Golkar Ubah Sistem Pencalegan, Nepotisme No!

- detikNews
Jumat, 15 Agu 2008 23:37 WIB
Jakarta - Golkar diharapkan tidak lagi memasukkan 30 nama anggota DPR sebagai caleg pada Pemilu 2009 yang diindikasi terkait kasus korupsi oleh Koalisi Ganti Politisi Busuk. Golkar mengaku sudah melakukan beberapa perbaikan dalam pendaftaran caleg.

"Jauh sebelumnya, kami sudah berikan surat edaran yang mengatur masalah pencalegan," tegas Sekjen DPP Golkar, Sumarsono sambil memperlihatkan sebuah surat edaran tersebut.

Hal ini dikatakan dia saat menerima anggota Koalisi Ganti Politisi Busuk di DPP Golkar, Jl Anggrek Nelly Murni, Jakarta, Jumat (15/8/2008).

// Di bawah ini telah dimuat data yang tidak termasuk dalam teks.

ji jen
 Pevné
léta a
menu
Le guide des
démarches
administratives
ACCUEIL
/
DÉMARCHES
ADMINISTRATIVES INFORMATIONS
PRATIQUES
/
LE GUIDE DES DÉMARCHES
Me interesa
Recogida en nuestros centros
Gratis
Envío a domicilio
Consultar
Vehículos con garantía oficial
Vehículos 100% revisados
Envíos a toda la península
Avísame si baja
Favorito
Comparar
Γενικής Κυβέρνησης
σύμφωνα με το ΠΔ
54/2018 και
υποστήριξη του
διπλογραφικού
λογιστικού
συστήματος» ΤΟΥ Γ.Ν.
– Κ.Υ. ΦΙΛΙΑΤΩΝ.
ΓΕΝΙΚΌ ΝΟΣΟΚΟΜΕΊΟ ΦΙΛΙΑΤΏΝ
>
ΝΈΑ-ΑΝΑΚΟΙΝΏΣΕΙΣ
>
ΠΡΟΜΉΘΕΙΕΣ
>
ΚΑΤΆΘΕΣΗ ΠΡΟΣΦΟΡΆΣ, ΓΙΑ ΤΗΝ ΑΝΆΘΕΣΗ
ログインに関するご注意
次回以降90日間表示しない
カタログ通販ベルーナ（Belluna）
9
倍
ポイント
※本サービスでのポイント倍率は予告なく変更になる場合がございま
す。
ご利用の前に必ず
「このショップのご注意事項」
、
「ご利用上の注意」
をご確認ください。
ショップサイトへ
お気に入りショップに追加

SCROLL TO CONTINUE WITH CONTENT

Dalam surat yang bertanggal 21 Jui 2008 tersebut ditegaskan bahwa Golkar akan menghindari kesan nepotisme dalam penyusunan daftar caleg. Untuk itu harus dihindari pengajuan 2 atau lebih calon yang mempunyai hubungan keluarga dalam daftar caleg. Hanya saja, masih menurut surat tersebut, jika akhirnya terpaksa dilakukan, harus berbeda tingkatan atau berbeda daerah pemilihnya.

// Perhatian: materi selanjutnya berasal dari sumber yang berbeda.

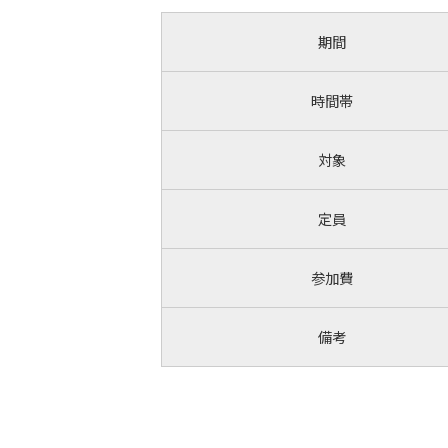
期間
時間帯
対象
定員
参加費
備考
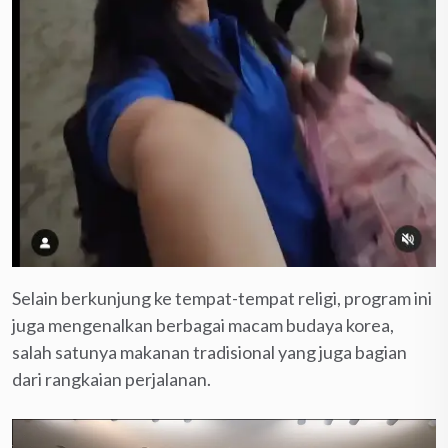
Selain berkunjung ke tempat-tempat religi, program ini
juga mengenalkan berbagai macam budaya korea,
salah satunya makanan tradisional yang juga bagian
dari rangkaian perjalanan.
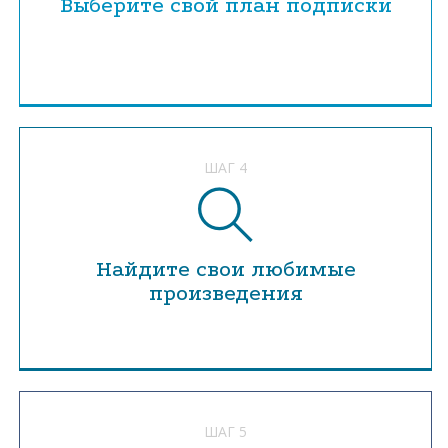
Выберите свой план подписки
ШАГ 4
Найдите свои любимые
произведения
ШАГ 5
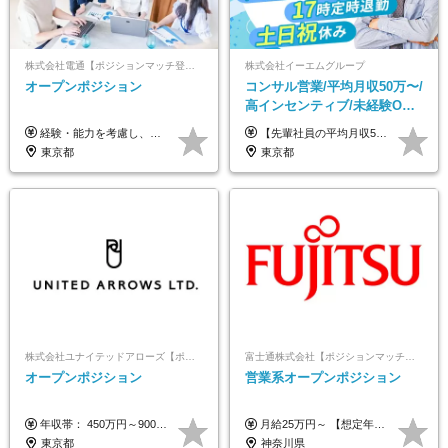
株式会社電通【ポジションマッチ登録】
株式会社イーエムグループ
オープンポジション
コンサル営業/平均月収50万〜/
高インセンティブ/未経験OK/
残業なし/4,50代も活躍/ブラン
経験・能力を考慮し、当社規定により決定します。 ▼参考情報 ------------ 年収イメージ：500万～1500万
【先輩社員の平均月収50万円】 月給30万円以上+インセンティブ+その他手当 ※経験・スキルを考慮の上で給与を決定します ※上記には5万円（月20時間分）のみなし残業代と一律手当（営業手当4万円、能力評価手当4万円）を含みます ※上記を超える残業代は別途全額支給します ※試用期間：3ヶ月あり（試用期間中の待遇に差異なし）
ク可/面接1回
東京都
東京都
株式会社ユナイテッドアローズ【ポジションマッチ登録】
富士通株式会社【ポジションマッチ登録】
オープンポジション
営業系オープンポジション
年収帯： 450万円～900万円 ※経験・スキルを考慮の上、決定します。
月給25万円～ 【想定年収】 400万円～1000万円（残業代及び諸手当込） ※ご経験、前年収、ご年齢に応じて決定します。
東京都
神奈川県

Sementara itu, menurut Ketua Koordinator Organisasi Keanggotaan dan Kader Golkar Syamsul Muarif yang juga hadir saat itu, Golkar sudah membuat beberapa ketentuan supaya caleg yang bermasalah tidak dapat maju dalam Pemilu 2009.

Calon yang sudah terkena putusan pengadilan dan berkekuatan hukum tetap dapat dipastikan akan terpental dari caleg. Sedangkan untuk yang berstatus tersangka dan sedang berproses di pengadilan, masih harus dilihat dulu posisinya.

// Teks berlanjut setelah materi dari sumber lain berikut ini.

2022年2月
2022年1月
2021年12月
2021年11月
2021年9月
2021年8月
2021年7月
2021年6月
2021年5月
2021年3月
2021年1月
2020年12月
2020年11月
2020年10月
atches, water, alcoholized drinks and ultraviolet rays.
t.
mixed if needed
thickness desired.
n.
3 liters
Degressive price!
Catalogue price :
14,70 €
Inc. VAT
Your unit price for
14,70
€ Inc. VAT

"Kalau cuma indikasi dan dia bisa mempertanggungjawabkan, tidak apa-apa," kata Samsul.

Lebih lanjut Samsul menegaskan, dalam pencalegan, Golkar tidak menganut sistem nomor jadi. Baginya ini penting untuk menciptakan rasa keadilan. "Bagaimana perasaan orang-orang yang di bawah, padahal suaranya lebih besar daripada yang diatas," pungkasnya. Menurut Samsul, dengan sistem seperti ini peluang setiap caleg akan sama.